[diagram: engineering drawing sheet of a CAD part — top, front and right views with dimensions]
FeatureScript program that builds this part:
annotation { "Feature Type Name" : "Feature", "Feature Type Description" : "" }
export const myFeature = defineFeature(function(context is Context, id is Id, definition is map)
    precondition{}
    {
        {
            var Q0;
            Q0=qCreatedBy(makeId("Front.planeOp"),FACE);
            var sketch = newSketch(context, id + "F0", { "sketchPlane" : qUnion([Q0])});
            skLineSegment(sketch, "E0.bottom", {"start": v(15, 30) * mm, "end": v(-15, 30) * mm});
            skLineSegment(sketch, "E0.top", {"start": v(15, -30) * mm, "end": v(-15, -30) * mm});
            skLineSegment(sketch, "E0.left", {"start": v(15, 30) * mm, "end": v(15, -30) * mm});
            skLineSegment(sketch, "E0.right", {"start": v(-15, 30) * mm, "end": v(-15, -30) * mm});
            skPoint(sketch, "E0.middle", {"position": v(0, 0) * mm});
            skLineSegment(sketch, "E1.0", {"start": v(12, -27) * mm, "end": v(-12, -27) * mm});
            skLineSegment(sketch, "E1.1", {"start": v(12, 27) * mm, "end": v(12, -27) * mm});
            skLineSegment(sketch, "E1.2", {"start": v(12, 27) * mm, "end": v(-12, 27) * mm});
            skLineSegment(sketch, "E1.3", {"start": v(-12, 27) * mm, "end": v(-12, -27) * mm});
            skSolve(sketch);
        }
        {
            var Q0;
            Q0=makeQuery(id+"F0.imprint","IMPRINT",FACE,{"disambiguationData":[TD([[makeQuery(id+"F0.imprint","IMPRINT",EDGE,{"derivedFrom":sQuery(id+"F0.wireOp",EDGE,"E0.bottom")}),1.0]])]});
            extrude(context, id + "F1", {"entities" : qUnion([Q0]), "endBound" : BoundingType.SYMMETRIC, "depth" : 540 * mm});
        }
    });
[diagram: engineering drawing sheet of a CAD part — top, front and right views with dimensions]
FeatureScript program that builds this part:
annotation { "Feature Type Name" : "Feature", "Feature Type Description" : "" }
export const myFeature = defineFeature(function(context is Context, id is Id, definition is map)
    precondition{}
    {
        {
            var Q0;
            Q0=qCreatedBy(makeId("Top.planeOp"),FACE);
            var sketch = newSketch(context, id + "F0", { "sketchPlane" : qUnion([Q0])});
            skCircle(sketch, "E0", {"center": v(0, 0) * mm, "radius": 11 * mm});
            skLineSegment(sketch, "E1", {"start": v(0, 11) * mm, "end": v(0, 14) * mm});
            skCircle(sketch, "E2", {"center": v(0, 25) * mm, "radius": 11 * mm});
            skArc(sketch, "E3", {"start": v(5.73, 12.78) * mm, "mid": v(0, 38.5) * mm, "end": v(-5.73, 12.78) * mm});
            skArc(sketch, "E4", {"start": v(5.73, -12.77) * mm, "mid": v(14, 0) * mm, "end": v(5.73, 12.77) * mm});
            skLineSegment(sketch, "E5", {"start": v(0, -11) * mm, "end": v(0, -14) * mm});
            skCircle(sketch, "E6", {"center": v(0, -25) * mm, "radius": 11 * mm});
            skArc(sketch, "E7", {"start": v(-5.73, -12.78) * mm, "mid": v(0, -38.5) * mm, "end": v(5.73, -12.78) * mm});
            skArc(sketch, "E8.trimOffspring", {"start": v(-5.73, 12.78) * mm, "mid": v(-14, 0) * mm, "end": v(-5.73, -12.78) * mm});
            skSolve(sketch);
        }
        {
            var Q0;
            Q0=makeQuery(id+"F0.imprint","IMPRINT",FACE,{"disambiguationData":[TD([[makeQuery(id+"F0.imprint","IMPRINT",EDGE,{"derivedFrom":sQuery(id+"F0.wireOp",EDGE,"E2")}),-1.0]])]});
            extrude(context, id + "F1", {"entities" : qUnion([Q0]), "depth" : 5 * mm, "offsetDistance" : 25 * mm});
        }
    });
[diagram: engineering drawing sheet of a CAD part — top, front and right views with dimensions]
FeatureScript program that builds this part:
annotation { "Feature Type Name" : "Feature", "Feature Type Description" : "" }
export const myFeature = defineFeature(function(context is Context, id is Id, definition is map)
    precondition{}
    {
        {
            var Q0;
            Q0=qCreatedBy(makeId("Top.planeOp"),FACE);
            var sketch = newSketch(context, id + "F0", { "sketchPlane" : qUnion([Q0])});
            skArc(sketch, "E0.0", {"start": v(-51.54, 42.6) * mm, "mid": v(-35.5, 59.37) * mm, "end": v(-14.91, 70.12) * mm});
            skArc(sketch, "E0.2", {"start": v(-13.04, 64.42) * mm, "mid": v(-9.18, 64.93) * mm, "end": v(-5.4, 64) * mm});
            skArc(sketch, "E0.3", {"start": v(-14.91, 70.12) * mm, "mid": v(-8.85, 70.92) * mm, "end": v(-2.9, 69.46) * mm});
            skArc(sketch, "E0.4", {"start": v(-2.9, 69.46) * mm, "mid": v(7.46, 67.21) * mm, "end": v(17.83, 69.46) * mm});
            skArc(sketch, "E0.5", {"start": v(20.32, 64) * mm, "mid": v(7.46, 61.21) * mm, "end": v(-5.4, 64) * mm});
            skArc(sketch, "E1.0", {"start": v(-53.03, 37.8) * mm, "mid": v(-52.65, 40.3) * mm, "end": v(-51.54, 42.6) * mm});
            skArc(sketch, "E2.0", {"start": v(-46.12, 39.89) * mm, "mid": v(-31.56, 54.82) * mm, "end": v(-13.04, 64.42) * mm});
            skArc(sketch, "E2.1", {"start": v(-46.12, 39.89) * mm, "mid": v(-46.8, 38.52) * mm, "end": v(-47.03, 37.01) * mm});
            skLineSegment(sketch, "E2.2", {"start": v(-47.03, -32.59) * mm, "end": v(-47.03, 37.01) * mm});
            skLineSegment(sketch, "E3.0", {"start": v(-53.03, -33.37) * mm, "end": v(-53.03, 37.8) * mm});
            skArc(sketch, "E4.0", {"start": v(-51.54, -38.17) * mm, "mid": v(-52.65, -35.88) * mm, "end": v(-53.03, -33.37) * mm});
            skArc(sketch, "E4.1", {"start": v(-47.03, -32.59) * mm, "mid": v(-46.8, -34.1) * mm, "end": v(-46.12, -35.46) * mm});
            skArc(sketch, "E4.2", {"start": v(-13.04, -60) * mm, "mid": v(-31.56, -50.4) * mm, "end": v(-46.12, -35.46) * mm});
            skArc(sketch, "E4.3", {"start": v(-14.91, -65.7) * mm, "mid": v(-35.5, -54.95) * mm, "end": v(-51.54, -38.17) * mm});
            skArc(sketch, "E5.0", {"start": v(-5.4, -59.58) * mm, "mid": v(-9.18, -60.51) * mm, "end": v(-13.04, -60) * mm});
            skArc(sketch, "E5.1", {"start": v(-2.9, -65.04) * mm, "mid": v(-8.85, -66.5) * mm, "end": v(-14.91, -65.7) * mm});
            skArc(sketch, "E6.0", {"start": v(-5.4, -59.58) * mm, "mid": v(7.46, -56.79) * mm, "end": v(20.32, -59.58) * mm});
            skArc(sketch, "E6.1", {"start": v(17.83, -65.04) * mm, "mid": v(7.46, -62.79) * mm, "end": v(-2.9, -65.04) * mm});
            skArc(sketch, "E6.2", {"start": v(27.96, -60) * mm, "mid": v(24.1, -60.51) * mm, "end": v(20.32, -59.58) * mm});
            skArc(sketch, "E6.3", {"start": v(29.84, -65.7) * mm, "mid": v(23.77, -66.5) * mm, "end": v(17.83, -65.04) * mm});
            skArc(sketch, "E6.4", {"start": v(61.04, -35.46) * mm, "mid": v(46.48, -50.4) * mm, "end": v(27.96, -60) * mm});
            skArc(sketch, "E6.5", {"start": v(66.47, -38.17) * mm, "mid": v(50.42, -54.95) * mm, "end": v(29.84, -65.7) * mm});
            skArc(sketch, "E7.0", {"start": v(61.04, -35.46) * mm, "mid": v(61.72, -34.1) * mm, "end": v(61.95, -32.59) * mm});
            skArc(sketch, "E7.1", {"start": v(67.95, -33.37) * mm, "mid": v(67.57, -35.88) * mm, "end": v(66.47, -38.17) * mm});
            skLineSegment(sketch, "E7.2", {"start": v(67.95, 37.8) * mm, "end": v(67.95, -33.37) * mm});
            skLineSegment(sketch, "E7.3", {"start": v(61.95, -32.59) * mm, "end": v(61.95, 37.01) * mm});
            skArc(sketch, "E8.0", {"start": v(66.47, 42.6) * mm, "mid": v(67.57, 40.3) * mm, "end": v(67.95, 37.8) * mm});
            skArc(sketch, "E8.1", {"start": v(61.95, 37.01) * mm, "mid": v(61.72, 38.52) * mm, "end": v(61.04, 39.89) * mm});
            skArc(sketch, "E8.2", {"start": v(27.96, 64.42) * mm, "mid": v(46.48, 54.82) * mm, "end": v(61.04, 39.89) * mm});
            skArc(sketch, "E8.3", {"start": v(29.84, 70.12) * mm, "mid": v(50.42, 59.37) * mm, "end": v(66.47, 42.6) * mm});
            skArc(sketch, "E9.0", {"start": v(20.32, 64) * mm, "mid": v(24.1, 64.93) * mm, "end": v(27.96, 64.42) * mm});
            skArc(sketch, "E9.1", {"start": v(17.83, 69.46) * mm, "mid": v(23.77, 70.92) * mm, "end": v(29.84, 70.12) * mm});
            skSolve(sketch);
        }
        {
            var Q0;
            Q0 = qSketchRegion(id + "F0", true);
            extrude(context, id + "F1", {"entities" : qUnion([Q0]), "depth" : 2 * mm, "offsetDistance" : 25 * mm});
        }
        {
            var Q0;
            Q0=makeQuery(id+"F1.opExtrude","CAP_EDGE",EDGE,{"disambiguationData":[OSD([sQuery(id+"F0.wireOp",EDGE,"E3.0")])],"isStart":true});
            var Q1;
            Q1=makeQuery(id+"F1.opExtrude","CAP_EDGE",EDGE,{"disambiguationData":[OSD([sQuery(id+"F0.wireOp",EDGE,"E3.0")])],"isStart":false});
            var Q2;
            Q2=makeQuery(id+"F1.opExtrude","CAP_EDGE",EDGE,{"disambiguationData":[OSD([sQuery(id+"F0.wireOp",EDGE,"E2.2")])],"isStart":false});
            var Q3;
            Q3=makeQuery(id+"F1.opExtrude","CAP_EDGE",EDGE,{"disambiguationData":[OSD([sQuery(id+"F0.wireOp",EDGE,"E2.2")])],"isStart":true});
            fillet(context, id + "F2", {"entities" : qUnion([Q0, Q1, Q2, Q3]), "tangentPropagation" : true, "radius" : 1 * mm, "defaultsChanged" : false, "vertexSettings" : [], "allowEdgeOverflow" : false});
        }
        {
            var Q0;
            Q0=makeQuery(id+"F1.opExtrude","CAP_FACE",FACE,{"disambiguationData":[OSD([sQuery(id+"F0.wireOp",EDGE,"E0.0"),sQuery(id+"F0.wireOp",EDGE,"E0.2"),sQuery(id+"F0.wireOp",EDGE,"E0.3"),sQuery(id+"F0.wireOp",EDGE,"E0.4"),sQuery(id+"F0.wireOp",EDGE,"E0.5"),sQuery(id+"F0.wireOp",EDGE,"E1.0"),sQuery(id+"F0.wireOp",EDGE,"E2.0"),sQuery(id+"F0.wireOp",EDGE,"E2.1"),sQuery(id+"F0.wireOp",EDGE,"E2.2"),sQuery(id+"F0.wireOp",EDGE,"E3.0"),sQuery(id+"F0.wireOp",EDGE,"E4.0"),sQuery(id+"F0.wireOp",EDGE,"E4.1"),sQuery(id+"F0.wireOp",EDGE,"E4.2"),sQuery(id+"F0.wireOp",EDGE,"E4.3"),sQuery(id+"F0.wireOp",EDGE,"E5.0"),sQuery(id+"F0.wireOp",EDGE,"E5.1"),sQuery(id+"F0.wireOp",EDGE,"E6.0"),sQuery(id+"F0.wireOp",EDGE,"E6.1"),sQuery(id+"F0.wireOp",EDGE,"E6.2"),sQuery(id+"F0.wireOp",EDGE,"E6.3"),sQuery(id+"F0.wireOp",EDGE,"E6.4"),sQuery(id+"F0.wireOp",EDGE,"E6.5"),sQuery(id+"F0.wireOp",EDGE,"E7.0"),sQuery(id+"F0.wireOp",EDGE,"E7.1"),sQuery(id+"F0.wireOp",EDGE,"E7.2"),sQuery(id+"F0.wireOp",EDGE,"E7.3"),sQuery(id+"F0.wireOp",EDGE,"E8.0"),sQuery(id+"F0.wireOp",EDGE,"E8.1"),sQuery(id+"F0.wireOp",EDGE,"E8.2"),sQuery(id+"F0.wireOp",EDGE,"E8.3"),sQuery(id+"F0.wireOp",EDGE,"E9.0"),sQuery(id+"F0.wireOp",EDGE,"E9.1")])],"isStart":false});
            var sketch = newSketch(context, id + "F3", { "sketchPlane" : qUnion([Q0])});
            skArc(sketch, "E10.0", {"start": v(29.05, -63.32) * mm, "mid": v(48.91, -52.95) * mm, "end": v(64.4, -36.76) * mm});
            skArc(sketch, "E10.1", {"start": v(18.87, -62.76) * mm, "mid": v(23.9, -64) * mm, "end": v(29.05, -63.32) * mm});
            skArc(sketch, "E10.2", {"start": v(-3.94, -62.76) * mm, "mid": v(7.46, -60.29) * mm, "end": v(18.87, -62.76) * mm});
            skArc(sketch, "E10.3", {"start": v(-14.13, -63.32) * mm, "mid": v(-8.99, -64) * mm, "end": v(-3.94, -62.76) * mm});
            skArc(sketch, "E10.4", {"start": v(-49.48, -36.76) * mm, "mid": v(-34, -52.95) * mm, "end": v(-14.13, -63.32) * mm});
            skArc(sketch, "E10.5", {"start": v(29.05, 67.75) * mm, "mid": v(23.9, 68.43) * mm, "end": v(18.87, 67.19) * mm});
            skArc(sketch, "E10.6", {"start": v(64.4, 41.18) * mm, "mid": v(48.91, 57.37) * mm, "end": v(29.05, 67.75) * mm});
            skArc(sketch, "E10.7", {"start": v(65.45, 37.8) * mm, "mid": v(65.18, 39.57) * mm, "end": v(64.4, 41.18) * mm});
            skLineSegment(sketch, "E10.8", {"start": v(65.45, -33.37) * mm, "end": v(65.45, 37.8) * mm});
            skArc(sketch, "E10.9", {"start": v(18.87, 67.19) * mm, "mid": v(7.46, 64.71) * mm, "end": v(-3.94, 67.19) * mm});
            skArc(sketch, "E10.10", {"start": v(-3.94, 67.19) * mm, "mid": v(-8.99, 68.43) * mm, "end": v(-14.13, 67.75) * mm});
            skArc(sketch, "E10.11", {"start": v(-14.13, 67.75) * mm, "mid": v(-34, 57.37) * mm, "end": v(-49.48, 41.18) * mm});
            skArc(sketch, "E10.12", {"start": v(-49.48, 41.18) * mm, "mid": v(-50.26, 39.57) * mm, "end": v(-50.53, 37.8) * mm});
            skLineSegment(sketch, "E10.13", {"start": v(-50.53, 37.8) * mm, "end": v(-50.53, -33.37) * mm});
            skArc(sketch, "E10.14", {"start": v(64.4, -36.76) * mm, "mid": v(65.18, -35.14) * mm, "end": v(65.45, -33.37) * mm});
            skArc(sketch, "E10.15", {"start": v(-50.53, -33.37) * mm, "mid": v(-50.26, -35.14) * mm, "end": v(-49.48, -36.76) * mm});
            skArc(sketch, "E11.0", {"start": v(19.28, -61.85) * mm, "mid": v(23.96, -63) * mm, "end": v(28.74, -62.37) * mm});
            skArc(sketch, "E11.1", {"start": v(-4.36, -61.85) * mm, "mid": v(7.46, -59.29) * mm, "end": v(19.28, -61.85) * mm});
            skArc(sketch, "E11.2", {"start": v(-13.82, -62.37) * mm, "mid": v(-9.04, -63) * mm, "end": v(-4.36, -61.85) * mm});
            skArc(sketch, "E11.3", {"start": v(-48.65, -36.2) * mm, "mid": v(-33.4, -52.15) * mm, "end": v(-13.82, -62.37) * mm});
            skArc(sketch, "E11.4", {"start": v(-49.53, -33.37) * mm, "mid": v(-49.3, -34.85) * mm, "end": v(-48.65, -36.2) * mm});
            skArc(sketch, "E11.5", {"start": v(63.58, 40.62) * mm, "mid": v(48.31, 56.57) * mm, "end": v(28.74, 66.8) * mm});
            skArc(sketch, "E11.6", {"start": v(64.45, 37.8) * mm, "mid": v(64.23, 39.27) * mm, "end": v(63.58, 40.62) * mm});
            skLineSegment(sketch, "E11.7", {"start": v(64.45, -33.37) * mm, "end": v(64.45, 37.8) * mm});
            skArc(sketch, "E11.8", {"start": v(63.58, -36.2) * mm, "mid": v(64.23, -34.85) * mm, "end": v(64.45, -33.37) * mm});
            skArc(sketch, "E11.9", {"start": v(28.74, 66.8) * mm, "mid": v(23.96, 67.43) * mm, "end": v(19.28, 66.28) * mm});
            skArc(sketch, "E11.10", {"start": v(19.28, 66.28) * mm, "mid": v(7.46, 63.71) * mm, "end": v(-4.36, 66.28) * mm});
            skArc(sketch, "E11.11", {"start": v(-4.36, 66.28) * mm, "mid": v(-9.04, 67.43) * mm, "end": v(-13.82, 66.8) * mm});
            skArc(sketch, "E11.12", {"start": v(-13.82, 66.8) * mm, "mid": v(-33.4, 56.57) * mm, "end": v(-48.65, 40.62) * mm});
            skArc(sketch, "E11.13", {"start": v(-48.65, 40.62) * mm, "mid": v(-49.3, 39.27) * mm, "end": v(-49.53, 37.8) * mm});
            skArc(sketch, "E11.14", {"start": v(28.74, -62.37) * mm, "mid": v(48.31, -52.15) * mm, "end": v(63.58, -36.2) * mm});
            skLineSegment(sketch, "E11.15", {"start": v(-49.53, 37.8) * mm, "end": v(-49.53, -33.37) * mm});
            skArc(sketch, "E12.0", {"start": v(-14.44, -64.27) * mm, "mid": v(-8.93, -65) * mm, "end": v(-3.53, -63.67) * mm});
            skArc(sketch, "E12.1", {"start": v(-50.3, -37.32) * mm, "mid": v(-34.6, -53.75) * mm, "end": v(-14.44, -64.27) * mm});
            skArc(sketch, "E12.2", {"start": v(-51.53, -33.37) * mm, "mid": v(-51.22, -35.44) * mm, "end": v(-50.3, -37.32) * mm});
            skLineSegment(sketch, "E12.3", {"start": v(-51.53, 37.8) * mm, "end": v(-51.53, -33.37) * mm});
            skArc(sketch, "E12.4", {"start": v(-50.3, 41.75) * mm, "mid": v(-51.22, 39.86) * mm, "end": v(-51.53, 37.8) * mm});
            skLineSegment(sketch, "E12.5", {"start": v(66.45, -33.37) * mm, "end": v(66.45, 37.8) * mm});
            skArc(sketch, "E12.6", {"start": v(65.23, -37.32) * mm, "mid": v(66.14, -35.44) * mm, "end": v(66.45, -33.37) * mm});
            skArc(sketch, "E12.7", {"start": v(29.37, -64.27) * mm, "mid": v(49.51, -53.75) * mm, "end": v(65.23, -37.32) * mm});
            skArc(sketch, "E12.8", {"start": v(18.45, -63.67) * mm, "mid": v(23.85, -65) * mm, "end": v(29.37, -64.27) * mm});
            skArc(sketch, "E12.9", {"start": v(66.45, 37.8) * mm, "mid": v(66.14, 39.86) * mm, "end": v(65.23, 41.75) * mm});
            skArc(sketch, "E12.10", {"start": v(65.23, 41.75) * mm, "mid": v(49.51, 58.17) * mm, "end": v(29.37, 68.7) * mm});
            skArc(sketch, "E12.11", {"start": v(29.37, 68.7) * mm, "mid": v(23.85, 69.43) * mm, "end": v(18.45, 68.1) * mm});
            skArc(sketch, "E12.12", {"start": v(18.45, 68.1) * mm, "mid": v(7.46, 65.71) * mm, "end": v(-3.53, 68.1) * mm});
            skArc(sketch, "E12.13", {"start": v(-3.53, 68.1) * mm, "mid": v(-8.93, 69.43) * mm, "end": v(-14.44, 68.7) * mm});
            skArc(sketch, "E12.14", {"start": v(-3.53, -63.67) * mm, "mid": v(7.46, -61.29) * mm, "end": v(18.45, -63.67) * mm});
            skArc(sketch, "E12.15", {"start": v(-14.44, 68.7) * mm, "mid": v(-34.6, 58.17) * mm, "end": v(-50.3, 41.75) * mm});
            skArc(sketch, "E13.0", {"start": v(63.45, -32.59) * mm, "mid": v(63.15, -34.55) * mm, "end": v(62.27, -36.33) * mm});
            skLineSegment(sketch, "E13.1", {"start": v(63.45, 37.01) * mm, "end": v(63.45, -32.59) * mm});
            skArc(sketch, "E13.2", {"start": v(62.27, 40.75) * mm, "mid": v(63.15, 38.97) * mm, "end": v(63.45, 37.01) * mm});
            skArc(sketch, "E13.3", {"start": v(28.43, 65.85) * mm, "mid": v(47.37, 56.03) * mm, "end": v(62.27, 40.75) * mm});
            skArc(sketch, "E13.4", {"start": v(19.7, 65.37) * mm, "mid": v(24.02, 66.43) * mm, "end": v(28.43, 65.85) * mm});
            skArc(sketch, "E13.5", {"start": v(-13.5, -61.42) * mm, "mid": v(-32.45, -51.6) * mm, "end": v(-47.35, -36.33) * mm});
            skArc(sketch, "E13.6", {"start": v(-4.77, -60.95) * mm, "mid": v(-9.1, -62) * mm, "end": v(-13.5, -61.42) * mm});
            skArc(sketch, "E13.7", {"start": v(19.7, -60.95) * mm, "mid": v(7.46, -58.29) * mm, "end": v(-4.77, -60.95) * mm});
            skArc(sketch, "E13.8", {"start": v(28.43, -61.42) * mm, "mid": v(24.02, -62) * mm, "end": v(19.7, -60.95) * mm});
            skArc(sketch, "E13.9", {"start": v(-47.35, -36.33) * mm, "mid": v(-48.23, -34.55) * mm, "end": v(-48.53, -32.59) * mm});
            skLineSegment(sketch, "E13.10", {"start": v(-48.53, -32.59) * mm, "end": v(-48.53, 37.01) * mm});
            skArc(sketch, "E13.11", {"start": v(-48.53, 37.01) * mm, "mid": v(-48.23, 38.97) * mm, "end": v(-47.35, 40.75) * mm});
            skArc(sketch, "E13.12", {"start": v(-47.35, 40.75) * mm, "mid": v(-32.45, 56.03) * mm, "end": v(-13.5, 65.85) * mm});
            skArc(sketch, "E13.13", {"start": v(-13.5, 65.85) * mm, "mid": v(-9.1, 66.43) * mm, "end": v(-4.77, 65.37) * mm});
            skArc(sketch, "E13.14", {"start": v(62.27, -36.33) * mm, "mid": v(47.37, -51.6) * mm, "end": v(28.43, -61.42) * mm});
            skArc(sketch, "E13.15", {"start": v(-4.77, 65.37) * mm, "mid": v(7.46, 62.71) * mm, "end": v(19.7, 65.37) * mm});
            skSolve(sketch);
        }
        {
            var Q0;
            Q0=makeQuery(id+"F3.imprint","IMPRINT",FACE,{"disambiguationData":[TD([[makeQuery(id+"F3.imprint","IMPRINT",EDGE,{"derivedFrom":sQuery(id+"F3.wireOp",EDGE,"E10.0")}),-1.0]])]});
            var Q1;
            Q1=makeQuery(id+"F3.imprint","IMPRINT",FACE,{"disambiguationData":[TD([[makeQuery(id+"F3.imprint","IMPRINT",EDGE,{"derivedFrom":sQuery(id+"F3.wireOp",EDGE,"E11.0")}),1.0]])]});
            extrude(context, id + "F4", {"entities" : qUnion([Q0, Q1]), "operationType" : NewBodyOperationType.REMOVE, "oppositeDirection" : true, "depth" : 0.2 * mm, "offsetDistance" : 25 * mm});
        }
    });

#####

What the exercise asks: Extract every line of the records above in which the string "derivedFrom" occurs.

In response:
            Q0=makeQuery(id+"F0.imprint","IMPRINT",FACE,{"disambiguationData":[TD([[makeQuery(id+"F0.imprint","IMPRINT",EDGE,{"derivedFrom":sQuery(id+"F0.wireOp",EDGE,"E0.bottom")}),1.0]])]});
            Q0=makeQuery(id+"F0.imprint","IMPRINT",FACE,{"disambiguationData":[TD([[makeQuery(id+"F0.imprint","IMPRINT",EDGE,{"derivedFrom":sQuery(id+"F0.wireOp",EDGE,"E2")}),-1.0]])]});
            Q0=makeQuery(id+"F3.imprint","IMPRINT",FACE,{"disambiguationData":[TD([[makeQuery(id+"F3.imprint","IMPRINT",EDGE,{"derivedFrom":sQuery(id+"F3.wireOp",EDGE,"E10.0")}),-1.0]])]});
            Q1=makeQuery(id+"F3.imprint","IMPRINT",FACE,{"disambiguationData":[TD([[makeQuery(id+"F3.imprint","IMPRINT",EDGE,{"derivedFrom":sQuery(id+"F3.wireOp",EDGE,"E11.0")}),1.0]])]});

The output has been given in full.